● **Consigne**
Pouvez-vous recopier intégralement, sans la moindre modification, l'article ci-dessous sur les détenus d'opinion au Bénin ?

Cette femme politique influente est incarcérée depuis début mars, à l’instar d’une centaine de détenus d’opinion qui s’entassent dans les prisons béninoises.
(…) Le jour de son arrestation, l’opposante au président Patrice Talon, réélu le 13 avril avec plus de 86 % des voix, rentrait d’un meeting politique à Porto-Novo lorsqu’une dizaine de policiers ont stoppé son véhicule et l’ont conduite dans les locaux de la Cour de répression des infractions économiques et du terrorisme (Criet), considérée par plusieurs organismes de défense des droits humains comme une juridiction politique.
« Humiliations et conditions inhumaines »
« Ma cliente n’a jamais été convoquée par le procureur. Elle aurait volontiers déféré à une convocation. Ils ont préféré la capturer, comme un vulgaire malfrat », assure Me Renaud Agbodjo, l’un de ses avocats. Une centaine de détenus d’opinion (blogueurs, militants, manifestants, politiques…) s’entassent aujourd’hui dans les prisons béninoises. Plusieurs ont été arrêtés dans la foulée du scrutin présidentiel du 11 avril, une élection émaillée de violences ayant fait au moins deux morts. Parmi eux, Joël Aïvo, ancien doyen de la faculté de droit de l’université d’Abomey-Calavi, surnommé « le Professeur » et arrêté le 15 avril. Le 26 avril, le Comité de soutien aux détenus et exilés politiques a invité le gouvernement de Patrice Talon à cesser « les humiliations et conditions inhumaines » infligées aux prisonniers. Amnesty International, Freedom House, le groupe de réflexion ouest-africain Afrikajom Center ont également dénoncé la détérioration des droits humains dans ce pays autrefois réputé pour ses valeurs démocratiques. « Le respect et la protection des libertés fondamentales, notamment la liberté d’expression, de réunion pacifique et l’indépendance de la justice, sont essentiels à toute démocratie », a aussi rappelé le département d’Etat américain. Mais rien n’y fait. Les prisonniers politiques restent derrière les barreaux, et notamment Reckya Madougou, une figure de proue de l’opposition béninoise.

Entrées provenant d'une source de données

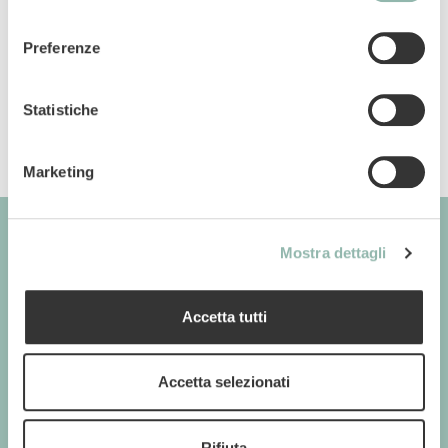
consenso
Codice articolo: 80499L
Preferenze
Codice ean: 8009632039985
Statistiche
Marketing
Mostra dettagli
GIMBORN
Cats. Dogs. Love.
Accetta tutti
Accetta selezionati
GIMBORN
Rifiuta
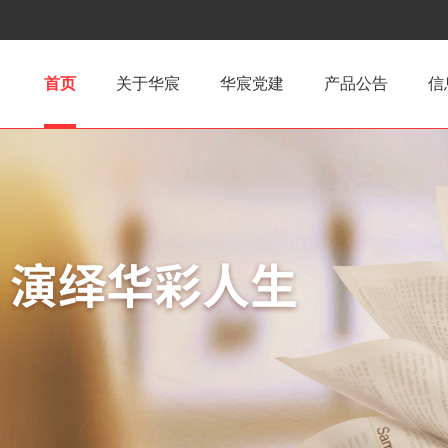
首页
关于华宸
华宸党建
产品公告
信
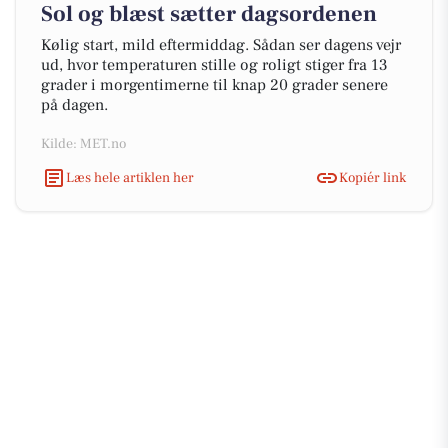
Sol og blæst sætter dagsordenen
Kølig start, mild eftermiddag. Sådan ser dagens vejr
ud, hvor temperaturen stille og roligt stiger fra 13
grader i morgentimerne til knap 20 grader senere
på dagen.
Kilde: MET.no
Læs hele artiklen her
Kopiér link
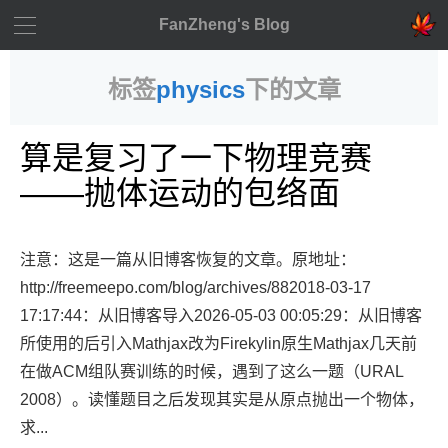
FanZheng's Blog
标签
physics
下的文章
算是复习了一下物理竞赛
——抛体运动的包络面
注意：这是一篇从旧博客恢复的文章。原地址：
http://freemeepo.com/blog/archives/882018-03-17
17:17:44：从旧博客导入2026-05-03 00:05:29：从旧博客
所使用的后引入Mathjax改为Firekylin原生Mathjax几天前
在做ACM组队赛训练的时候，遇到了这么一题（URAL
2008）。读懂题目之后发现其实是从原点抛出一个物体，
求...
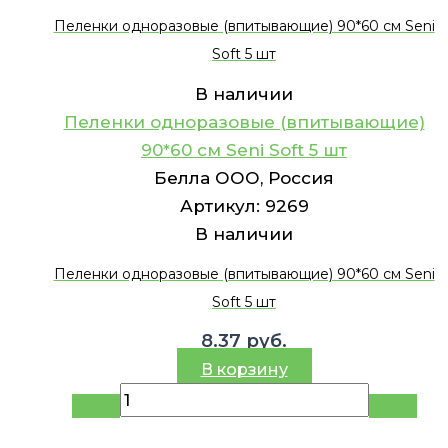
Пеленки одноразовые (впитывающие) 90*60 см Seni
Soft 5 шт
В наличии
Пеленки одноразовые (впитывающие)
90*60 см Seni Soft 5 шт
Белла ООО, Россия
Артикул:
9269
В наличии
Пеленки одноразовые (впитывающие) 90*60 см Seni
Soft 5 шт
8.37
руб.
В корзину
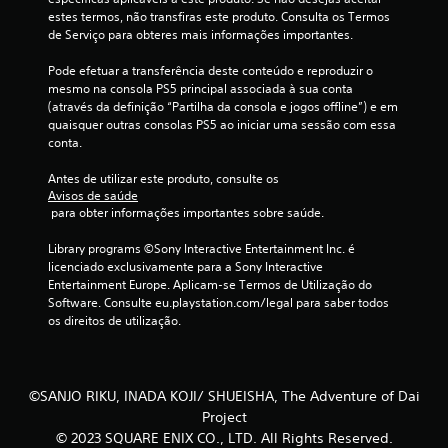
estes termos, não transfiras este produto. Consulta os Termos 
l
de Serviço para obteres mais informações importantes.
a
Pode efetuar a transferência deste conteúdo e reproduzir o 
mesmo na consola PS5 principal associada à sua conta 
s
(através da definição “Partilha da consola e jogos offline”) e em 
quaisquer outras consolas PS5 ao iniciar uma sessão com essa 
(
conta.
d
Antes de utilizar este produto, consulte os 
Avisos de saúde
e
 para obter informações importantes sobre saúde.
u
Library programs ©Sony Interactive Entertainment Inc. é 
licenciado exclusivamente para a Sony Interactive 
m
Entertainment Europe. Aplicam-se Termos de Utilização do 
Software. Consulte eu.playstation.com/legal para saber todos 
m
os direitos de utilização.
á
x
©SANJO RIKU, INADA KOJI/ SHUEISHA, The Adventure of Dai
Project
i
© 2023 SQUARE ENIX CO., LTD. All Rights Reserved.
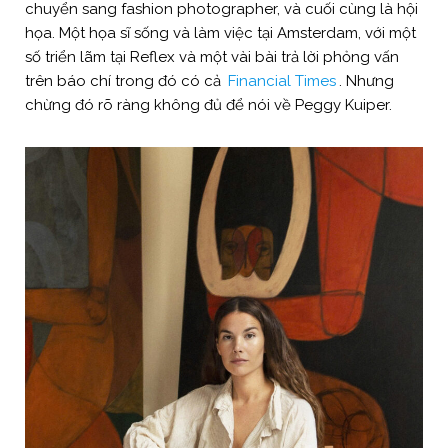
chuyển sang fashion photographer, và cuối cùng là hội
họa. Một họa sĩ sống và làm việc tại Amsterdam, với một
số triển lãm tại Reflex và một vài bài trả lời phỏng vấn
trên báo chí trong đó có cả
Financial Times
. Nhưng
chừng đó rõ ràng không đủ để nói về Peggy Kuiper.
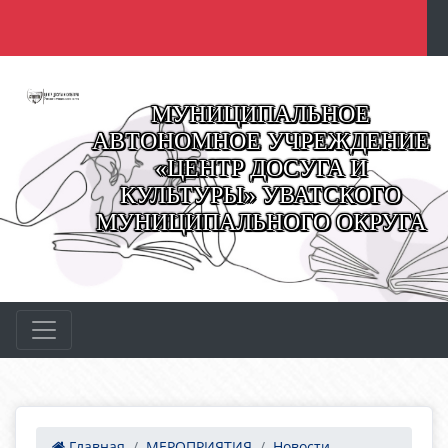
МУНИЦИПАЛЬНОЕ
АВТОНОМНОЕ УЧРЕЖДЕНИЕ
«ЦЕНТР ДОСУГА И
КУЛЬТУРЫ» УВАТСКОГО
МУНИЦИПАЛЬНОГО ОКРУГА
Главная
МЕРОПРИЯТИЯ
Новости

● **Réponse à l'exercice**
Cette femme politique influente est incarcérée depuis début mars, à l’instar d’une centaine de détenus d’opinion qui s’entassent dans les prisons béninoises.
(…) Le jour de son arrestation, l’opposante au président Patrice Talon, réélu le 13 avril avec plus de 86 % des voix, rentrait d’un meeting politique à Porto-Novo lorsqu’une dizaine de policiers ont stoppé son véhicule et l’ont conduite dans les locaux de la Cour de répression des infractions économiques et du terrorisme (Criet), considérée par plusieurs organismes de défense des droits humains comme une juridiction politique.
« Humiliations et conditions inhumaines »
« Ma cliente n’a jamais été convoquée par le procureur. Elle aurait volontiers déféré à une convocation. Ils ont préféré la capturer, comme un vulgaire malfrat », assure Me Renaud Agbodjo, l’un de ses avocats. Une centaine de détenus d’opinion (blogueurs, militants, manifestants, politiques…) s’entassent aujourd’hui dans les prisons béninoises. Plusieurs ont été arrêtés dans la foulée du scrutin présidentiel du 11 avril, une élection émaillée de violences ayant fait au moins deux morts. Parmi eux, Joël Aïvo, ancien doyen de la faculté de droit de l’université d’Abomey-Calavi, surnommé « le Professeur » et arrêté le 15 avril. Le 26 avril, le Comité de soutien aux détenus et exilés politiques a invité le gouvernement de Patrice Talon à cesser « les humiliations et conditions inhumaines » infligées aux prisonniers. Amnesty International, Freedom House, le groupe de réflexion ouest-africain Afrikajom Center ont également dénoncé la détérioration des droits humains dans ce pays autrefois réputé pour ses valeurs démocratiques. « Le respect et la protection des libertés fondamentales, notamment la liberté d’expression, de réunion pacifique et l’indépendance de la justice, sont essentiels à toute démocratie », a aussi rappelé le département d’Etat américain. Mais rien n’y fait. Les prisonniers politiques restent derrière les barreaux, et notamment Reckya Madougou, une figure de proue de l’opposition béninoise.